3+ years technical experience working with large-scale cloud or distributed systems.
4+ years of hands-on experience operating and debugging distributed systems in production, including cloud-native services (Azure, Amazon Web Services (AWS), or Google Cloud Platform (GCP)), containerized workloads (Kubernetes, Docker), and continuous integration/continuous deployment (CI/CD) pipelines.
Experience with edge computing, Internet of Things (IoT), or embedded systems in production - particularly systems where cloud services coordinate with on-device software running on constrained or physically deployed hardware.
Proficiency in at least one systems-level language (Go, C++, Rust) and one scripting language (Python, Bash), with experience building monitoring, automation, and tooling for production environments.
Experience defining and operating against Service Level Indicators (SLIs)/Service Level Objectives (SLOs), building alerting and dashboards (Prometheus, Grafana, Azure Monitor, or equivalent), and leading incident response processes in on-call environments.
Demonstrated ability to work across the stack - from cloud infrastructure and networking to application-level telemetry and on-device diagnostics - to identify and resolve production issues under time pressure.
Experience with fleet management at scale - including over-the-air (OTA) update systems, device lifecycle management, and remote diagnostics for distributed hardware deployments.
Knowledge of security engineering for IoT/edge systems, including secure boot, device attestation, certificate rotation, and encrypted communication channels.
Experience with Azure-specific services (Azure IoT Hub, Azure Arc, Azure Monitor, Azure Kubernetes Service (AKS)) and their application to hybrid cloud-edge architectures.
Familiarity with robotics systems, Robot Operating System (ROS)/Robot Operating System 2 (ROS2), real-time operating systems, or autonomous vehicle infrastructure, including the unique reliability challenges of software controlling physical actuators.
Prior work in industries with high-consequence software failures (robotics, autonomous vehicles, medical devices, aerospace) where reliability engineering directly impacts physical safety.
Software Engineering IC4 - The typical base pay range for this role across the U.S. is USD $119,800.00 - $234,700.00 per year. There is a different range applicable to specific work locations, within the San Francisco Bay area and New York City metropolitan area, and the base pay range for this role in those locations is USD $160,200.00 - $261,000.00 per year.
About the company
Microsoft is a global technology company headquartered in Redmond, Washington. Our mission is to empower every person and every organization on the planet to achieve more. We develop, license, and support a wide range of software products, services, and devices that help individuals and businesses realize their full potential.
Our flagship products include the Microsoft 365 productivity cloud, Windows operating system, Azure cloud platform, and Dynamics 365 business applications. We are also a leader in areas such as artificial intelligence, cybersecurity, developer tools, and gaming through Xbox and Game Pass.

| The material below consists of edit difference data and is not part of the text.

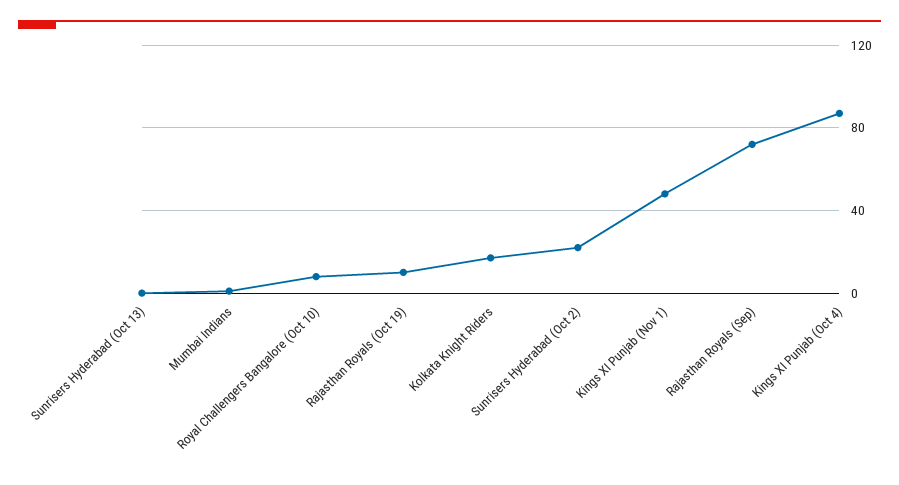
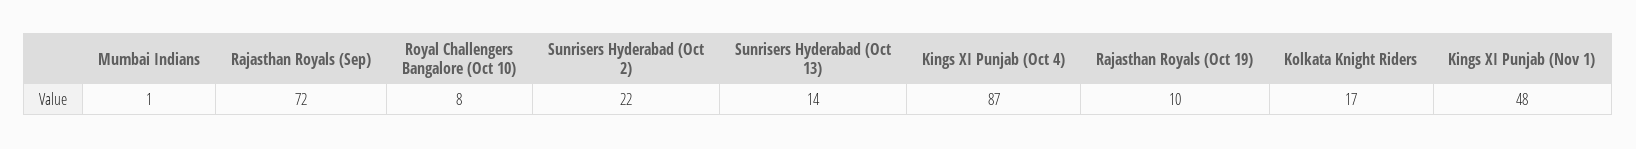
  {
-   "Sunrisers Hyderabad (Oct 13)": 0,
+   "Sunrisers Hyderabad (Oct 13)": 14,
    "Mumbai Indians": 1,
    "Royal Challengers Bangalore (Oct 10)": 8,
    "Rajasthan Royals (Oct 19)": 10,
    "Kolkata Knight Riders": 17,
    "Sunrisers Hyderabad (Oct 2)": 22,
    "Kings XI Punjab (Nov 1)": 48,
    "Rajasthan Royals (Sep)": 72,
    "Kings XI Punjab (Oct 4)": 87
  }

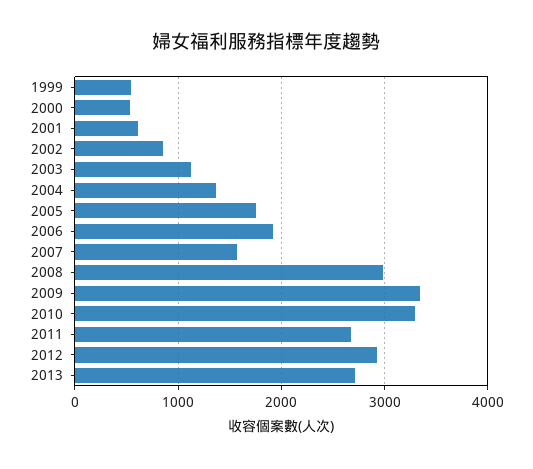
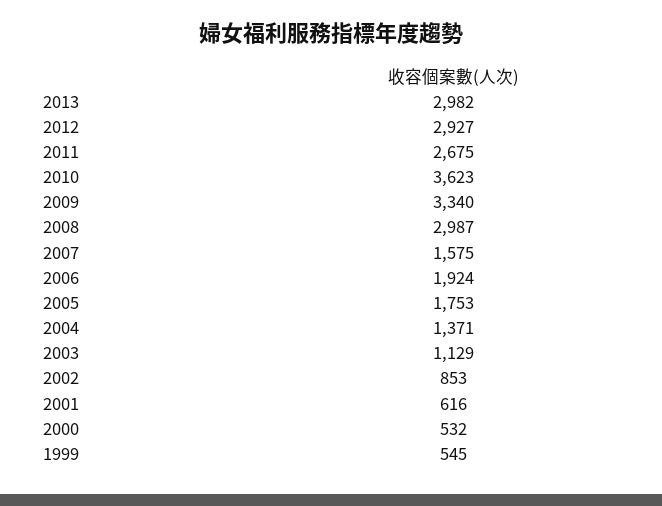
  {
    "1999": 545,
    "2000": 532,
    "2001": 616,
    "2002": 853,
    "2003": 1129,
    "2004": 1371,
    "2005": 1753,
    "2006": 1924,
    "2007": 1575,
    "2008": 2987,
    "2009": 3340,
-   "2010": 3300,
+   "2010": 3623,
    "2011": 2675,
    "2012": 2927,
-   "2013": 2700
+   "2013": 2982
  }

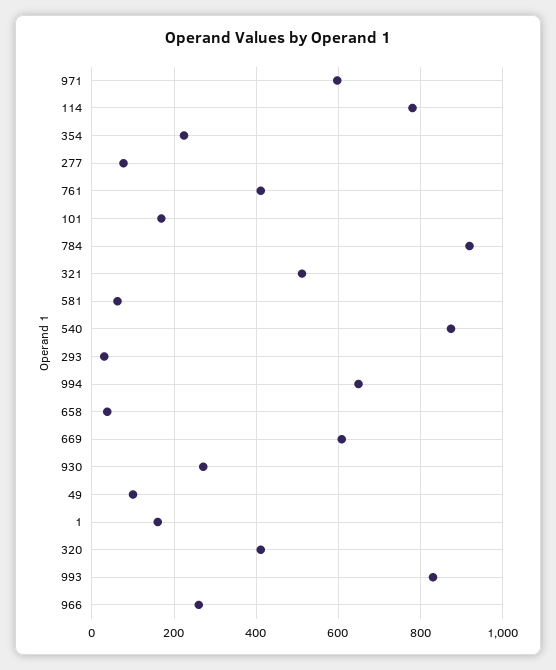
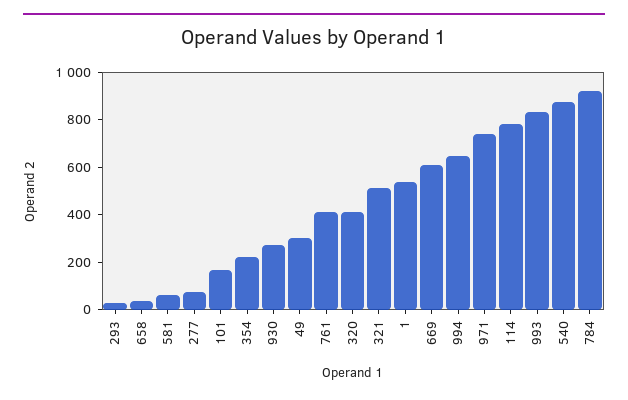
  {
-   "971": 600,
+   "971": 750,
    "114": 780,
    "354": 220,
    "277": 80,
    "761": 420,
    "101": 160,
    "784": 920,
    "321": 520,
    "581": 60,
    "540": 880,
    "293": 40,
    "994": 640,
    "658": 40,
    "669": 600,
    "930": 280,
-   "49": 100,
+   "49": 300,
-   "1": 160,
+   "1": 550,
    "320": 420,
-   "993": 840,
+   "993": 840
-   "966": 260
  }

With operations in more than 190 countries and over 220,000 employees worldwide, Microsoft is committed to responsible innovation, inclusive economic growth, and sustainability. We work closely with governments, industries, and communities to ensure that technology serves the public good and helps address some of the world’s most pressing challenges.
As we celebrate our 50th anniversary in 2025, we continue to look forward—investing in AI, cloud, and quantum computing to shape the future of work, education, and society at large scale.